#### [About this task]
Turn every line below into a JSON list of strings, one string per line, and leave out the blank lines.

========================================================================

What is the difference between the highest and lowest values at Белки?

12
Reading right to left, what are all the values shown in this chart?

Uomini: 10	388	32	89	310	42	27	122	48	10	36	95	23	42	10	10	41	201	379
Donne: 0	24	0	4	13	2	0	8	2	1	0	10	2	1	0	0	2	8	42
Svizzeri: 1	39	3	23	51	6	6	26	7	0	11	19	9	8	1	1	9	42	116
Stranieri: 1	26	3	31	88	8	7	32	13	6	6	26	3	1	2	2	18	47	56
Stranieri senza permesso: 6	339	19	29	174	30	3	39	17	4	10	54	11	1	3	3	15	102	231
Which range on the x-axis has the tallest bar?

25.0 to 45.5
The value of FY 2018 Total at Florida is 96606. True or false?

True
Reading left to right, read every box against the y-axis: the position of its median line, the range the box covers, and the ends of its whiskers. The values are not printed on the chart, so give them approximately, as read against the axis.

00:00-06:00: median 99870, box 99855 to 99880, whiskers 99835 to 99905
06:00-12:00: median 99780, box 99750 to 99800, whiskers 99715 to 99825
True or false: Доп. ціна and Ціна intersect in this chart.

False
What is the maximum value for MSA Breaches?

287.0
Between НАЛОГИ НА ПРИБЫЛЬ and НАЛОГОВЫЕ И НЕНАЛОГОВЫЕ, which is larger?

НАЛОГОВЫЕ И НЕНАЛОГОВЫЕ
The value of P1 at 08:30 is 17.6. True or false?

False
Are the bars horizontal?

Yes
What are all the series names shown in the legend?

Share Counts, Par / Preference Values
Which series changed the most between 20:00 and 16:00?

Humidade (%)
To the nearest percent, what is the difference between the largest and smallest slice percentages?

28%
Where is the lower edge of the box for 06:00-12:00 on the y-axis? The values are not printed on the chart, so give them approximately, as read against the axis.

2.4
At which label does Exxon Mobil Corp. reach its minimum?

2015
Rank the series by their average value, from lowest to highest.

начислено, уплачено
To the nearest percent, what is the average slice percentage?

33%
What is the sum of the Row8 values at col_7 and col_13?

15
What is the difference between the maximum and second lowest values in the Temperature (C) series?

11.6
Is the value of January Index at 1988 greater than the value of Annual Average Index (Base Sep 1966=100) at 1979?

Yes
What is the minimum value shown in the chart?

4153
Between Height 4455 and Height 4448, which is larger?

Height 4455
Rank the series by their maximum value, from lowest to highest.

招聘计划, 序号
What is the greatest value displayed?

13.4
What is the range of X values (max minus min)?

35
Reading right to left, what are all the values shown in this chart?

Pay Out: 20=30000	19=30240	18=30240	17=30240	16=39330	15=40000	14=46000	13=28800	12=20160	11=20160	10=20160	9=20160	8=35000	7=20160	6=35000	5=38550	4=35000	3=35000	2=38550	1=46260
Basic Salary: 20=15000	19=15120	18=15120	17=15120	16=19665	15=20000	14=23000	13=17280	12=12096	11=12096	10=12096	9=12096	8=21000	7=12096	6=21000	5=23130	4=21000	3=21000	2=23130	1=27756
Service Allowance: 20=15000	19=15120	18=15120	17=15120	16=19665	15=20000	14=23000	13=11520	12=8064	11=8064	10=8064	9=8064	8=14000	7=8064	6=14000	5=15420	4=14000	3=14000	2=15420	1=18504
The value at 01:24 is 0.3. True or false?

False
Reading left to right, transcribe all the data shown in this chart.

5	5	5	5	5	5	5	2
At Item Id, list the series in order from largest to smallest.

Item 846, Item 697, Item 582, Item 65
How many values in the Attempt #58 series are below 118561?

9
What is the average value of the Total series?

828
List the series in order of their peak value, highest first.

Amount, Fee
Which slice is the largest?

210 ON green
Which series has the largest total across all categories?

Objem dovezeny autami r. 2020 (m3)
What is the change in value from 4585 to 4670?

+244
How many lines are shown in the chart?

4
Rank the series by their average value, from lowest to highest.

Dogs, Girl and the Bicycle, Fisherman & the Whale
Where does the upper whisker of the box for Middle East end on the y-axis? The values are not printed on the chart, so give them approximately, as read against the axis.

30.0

========================================================================

#### [Answer section]
[
  "What is the difference between the highest and lowest values at Белки?",
  "12",
  "Reading right to left, what are all the values shown in this chart?",
  "Uomini: 10\t388\t32\t89\t310\t42\t27\t122\t48\t10\t36\t95\t23\t42\t10\t10\t41\t201\t379",
  "Donne: 0\t24\t0\t4\t13\t2\t0\t8\t2\t1\t0\t10\t2\t1\t0\t0\t2\t8\t42",
  "Svizzeri: 1\t39\t3\t23\t51\t6\t6\t26\t7\t0\t11\t19\t9\t8\t1\t1\t9\t42\t116",
  "Stranieri: 1\t26\t3\t31\t88\t8\t7\t32\t13\t6\t6\t26\t3\t1\t2\t2\t18\t47\t56",
  "Stranieri senza permesso: 6\t339\t19\t29\t174\t30\t3\t39\t17\t4\t10\t54\t11\t1\t3\t3\t15\t102\t231",
  "Which range on the x-axis has the tallest bar?",
  "25.0 to 45.5",
  "The value of FY 2018 Total at Florida is 96606. True or false?",
  "True",
  "Reading left to right, read every box against the y-axis: the position of its median line, the range the box covers, and the ends of its whiskers. The values are not printed on the chart, so give them approximately, as read against the axis.",
  "00:00-06:00: median 99870, box 99855 to 99880, whiskers 99835 to 99905",
  "06:00-12:00: median 99780, box 99750 to 99800, whiskers 99715 to 99825",
  "True or false: Доп. ціна and Ціна intersect in this chart.",
  "False",
  "What is the maximum value for MSA Breaches?",
  "287.0",
  "Between НАЛОГИ НА ПРИБЫЛЬ and НАЛОГОВЫЕ И НЕНАЛОГОВЫЕ, which is larger?",
  "НАЛОГОВЫЕ И НЕНАЛОГОВЫЕ",
  "The value of P1 at 08:30 is 17.6. True or false?",
  "False",
  "Are the bars horizontal?",
  "Yes",
  "What are all the series names shown in the legend?",
  "Share Counts, Par / Preference Values",
  "Which series changed the most between 20:00 and 16:00?",
  "Humidade (%)",
  "To the nearest percent, what is the difference between the largest and smallest slice percentages?",
  "28%",
  "Where is the lower edge of the box for 06:00-12:00 on the y-axis? The values are not printed on the chart, so give them approximately, as read against the axis.",
  "2.4",
  "At which label does Exxon Mobil Corp. reach its minimum?",
  "2015",
  "Rank the series by their average value, from lowest to highest.",
  "начислено, уплачено",
  "To the nearest percent, what is the average slice percentage?",
  "33%",
  "What is the sum of the Row8 values at col_7 and col_13?",
  "15",
  "What is the difference between the maximum and second lowest values in the Temperature (C) series?",
  "11.6",
  "Is the value of January Index at 1988 greater than the value of Annual Average Index (Base Sep 1966=100) at 1979?",
  "Yes",
  "What is the minimum value shown in the chart?",
  "4153",
  "Between Height 4455 and Height 4448, which is larger?",
  "Height 4455",
  "Rank the series by their maximum value, from lowest to highest.",
  "招聘计划, 序号",
  "What is the greatest value displayed?",
  "13.4",
  "What is the range of X values (max minus min)?",
  "35",
  "Reading right to left, what are all the values shown in this chart?",
  "Pay Out: 20=30000\t19=30240\t18=30240\t17=30240\t16=39330\t15=40000\t14=46000\t13=28800\t12=20160\t11=20160\t10=20160\t9=20160\t8=35000\t7=20160\t6=35000\t5=38550\t4=35000\t3=35000\t2=38550\t1=46260",
  "Basic Salary: 20=15000\t19=15120\t18=15120\t17=15120\t16=19665\t15=20000\t14=23000\t13=17280\t12=12096\t11=12096\t10=12096\t9=12096\t8=21000\t7=12096\t6=21000\t5=23130\t4=21000\t3=21000\t2=23130\t1=27756",
  "Service Allowance: 20=15000\t19=15120\t18=15120\t17=15120\t16=19665\t15=20000\t14=23000\t13=11520\t12=8064\t11=8064\t10=8064\t9=8064\t8=14000\t7=8064\t6=14000\t5=15420\t4=14000\t3=14000\t2=15420\t1=18504",
  "The value at 01:24 is 0.3. True or false?",
  "False",
  "Reading left to right, transcribe all the data shown in this chart.",
  "5\t5\t5\t5\t5\t5\t5\t2",
  "At Item Id, list the series in order from largest to smallest.",
  "Item 846, Item 697, Item 582, Item 65",
  "How many values in the Attempt #58 series are below 118561?",
  "9",
  "What is the average value of the Total series?",
  "828",
  "List the series in order of their peak value, highest first.",
  "Amount, Fee",
  "Which slice is the largest?",
  "210 ON green",
  "Which series has the largest total across all categories?",
  "Objem dovezeny autami r. 2020 (m3)",
  "What is the change in value from 4585 to 4670?",
  "+244",
  "How many lines are shown in the chart?",
  "4",
  "Rank the series by their average value, from lowest to highest.",
  "Dogs, Girl and the Bicycle, Fisherman & the Whale",
  "Where does the upper whisker of the box for Middle East end on the y-axis? The values are not printed on the chart, so give them approximately, as read against the axis.",
  "30.0"
]